WASHINGTON — Wearing a blue hood to shield his identity, a former Syrian 
police photographer briefed a congressional committee over the summer on 
the photos he had smuggled out of the country to document the deaths of 
thousands of prisoners killed in President Bashar al-Assad’s jails. At a 
White House meeting, President Obama’s senior aides welcomed him as a 
man of uncommon courage who had revealed unspeakable atrocities.

But now the Syrian government’s most celebrated defector, who uses the 
pseudonym Caesar, is no longer optimistic that the United States has the 
will to stop the abuses that have shocked the conscience of the world.

His photographs have generated outrage but no fresh action against the 
Assad government. And instead of intervening militarily to support 
opponents of Mr. Assad, Mr. Obama is mounting airstrikes to defend 
Kurds, Yazidis and Turkmen in Syria and Iraq from the Islamic State.
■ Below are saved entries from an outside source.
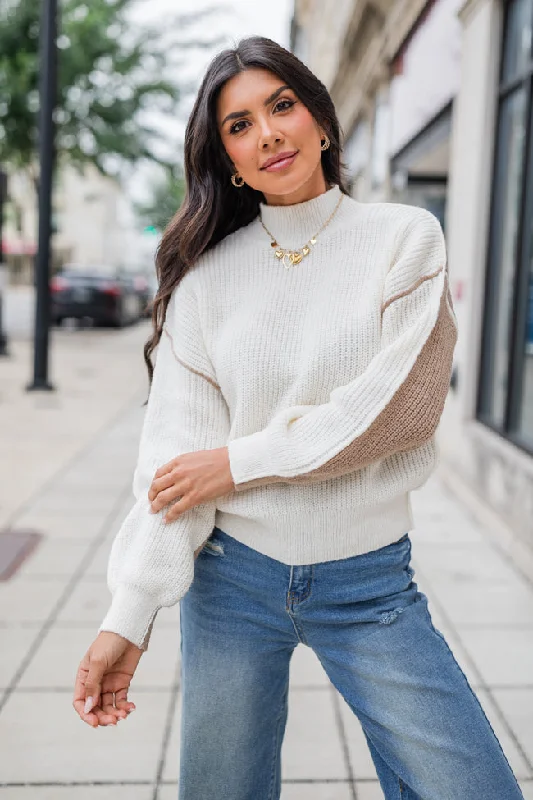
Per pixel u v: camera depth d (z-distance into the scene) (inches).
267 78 53.4
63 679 109.3
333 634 53.1
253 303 55.1
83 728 97.9
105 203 1819.6
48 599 135.6
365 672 51.5
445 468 219.3
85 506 191.2
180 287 58.5
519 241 197.8
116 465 234.5
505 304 215.9
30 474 222.4
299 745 94.7
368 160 430.0
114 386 396.8
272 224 56.2
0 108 590.9
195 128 56.2
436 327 49.4
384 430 48.8
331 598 52.7
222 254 57.7
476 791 48.3
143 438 57.2
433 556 157.9
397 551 53.9
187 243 57.3
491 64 214.2
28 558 155.1
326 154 58.4
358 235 54.3
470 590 141.3
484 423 222.5
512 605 135.0
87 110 602.2
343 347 51.7
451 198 247.3
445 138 275.0
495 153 217.2
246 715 56.1
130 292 799.1
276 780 60.4
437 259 51.4
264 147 53.5
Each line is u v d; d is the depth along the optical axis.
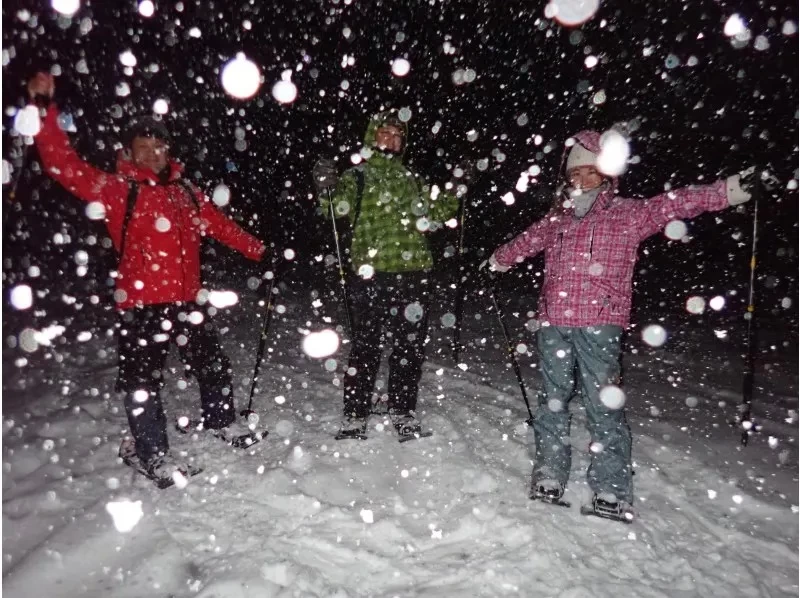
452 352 5.27
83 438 3.08
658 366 4.82
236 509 2.45
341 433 3.16
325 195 3.19
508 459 2.97
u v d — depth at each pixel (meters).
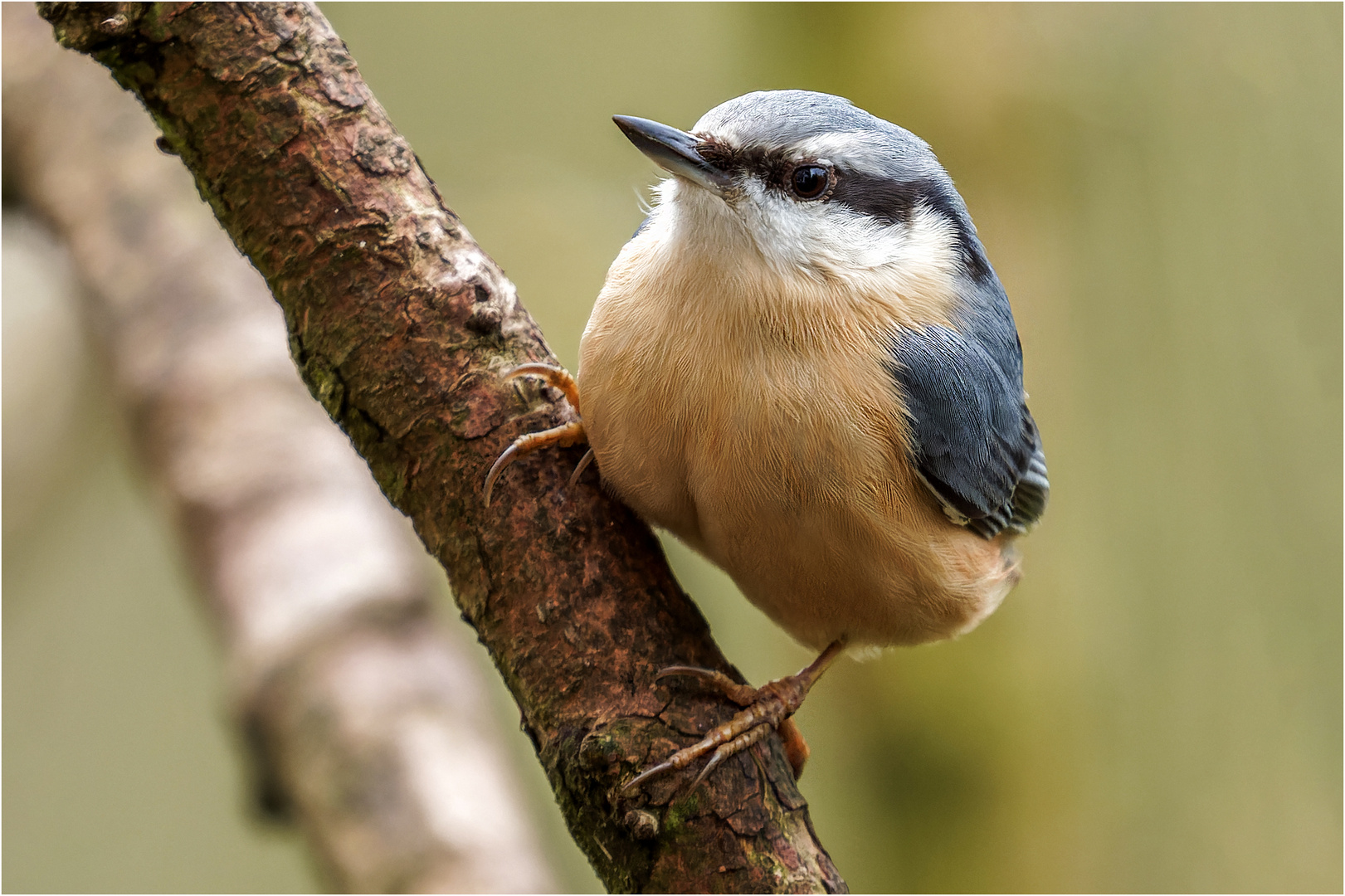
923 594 5.43
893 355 5.15
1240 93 9.26
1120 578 9.41
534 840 6.59
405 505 4.66
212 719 10.70
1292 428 9.28
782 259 5.06
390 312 4.47
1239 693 9.28
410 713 6.80
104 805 10.35
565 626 4.48
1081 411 9.43
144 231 8.84
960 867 9.41
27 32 9.52
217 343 8.44
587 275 10.56
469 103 11.28
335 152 4.39
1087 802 9.34
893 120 9.49
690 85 11.12
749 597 5.66
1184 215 9.32
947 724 9.45
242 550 7.57
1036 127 9.34
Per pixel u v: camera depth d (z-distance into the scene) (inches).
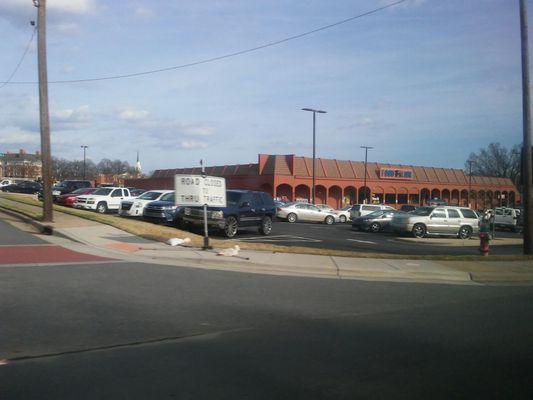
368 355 243.6
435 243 944.3
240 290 390.9
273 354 240.8
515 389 203.2
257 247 635.5
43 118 818.2
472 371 224.2
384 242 913.5
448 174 3186.5
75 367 216.2
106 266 474.6
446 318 327.6
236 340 263.0
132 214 987.9
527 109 687.1
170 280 418.0
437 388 202.7
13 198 1453.0
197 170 2797.7
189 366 220.5
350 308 348.5
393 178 2802.7
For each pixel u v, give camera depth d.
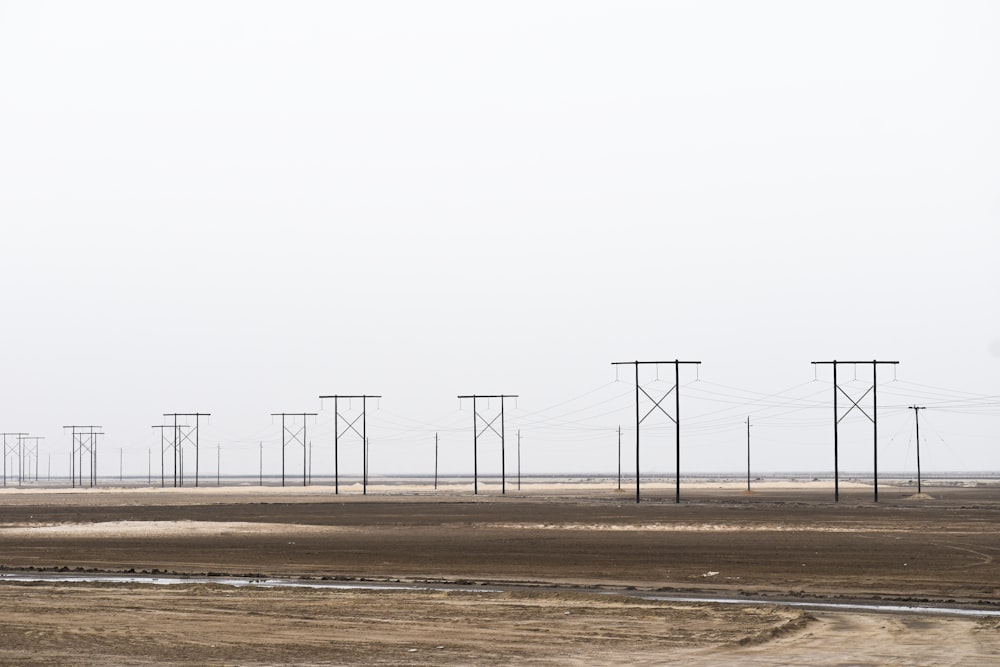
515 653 30.56
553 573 52.34
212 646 31.72
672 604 40.12
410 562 58.12
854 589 45.50
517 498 160.12
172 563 58.50
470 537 74.81
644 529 82.50
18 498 168.25
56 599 42.25
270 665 28.91
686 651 30.77
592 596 42.75
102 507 130.75
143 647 31.55
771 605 40.12
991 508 118.88
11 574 53.62
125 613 38.19
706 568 53.62
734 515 103.12
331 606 39.78
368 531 82.00
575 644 31.94
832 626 35.12
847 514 104.56
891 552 61.31
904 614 37.94
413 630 34.50
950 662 28.97
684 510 114.62
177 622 36.16
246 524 91.06
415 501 148.38
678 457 137.00
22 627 35.09
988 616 37.53
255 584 48.34
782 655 30.06
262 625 35.53
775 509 116.56
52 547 69.00
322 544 69.88
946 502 138.12
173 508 127.38
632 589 46.03
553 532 79.56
“I completely understand how he came to the defense of two American 
victims killed by the extremist ISIS terror group,” Caesar said in a 
message earlier this month from an undisclosed location in Europe that 
was conveyed by the Coalition for Democratic Syria, a Syrian-American 
organization that sponsored his trip to Washington. “But I and millions 
of Syrians feel depressed when we see that the killer of thousands of 
prisoners is left unchecked,” he added. “I believe my cause demands 
action and a clear position by the president of the United States.”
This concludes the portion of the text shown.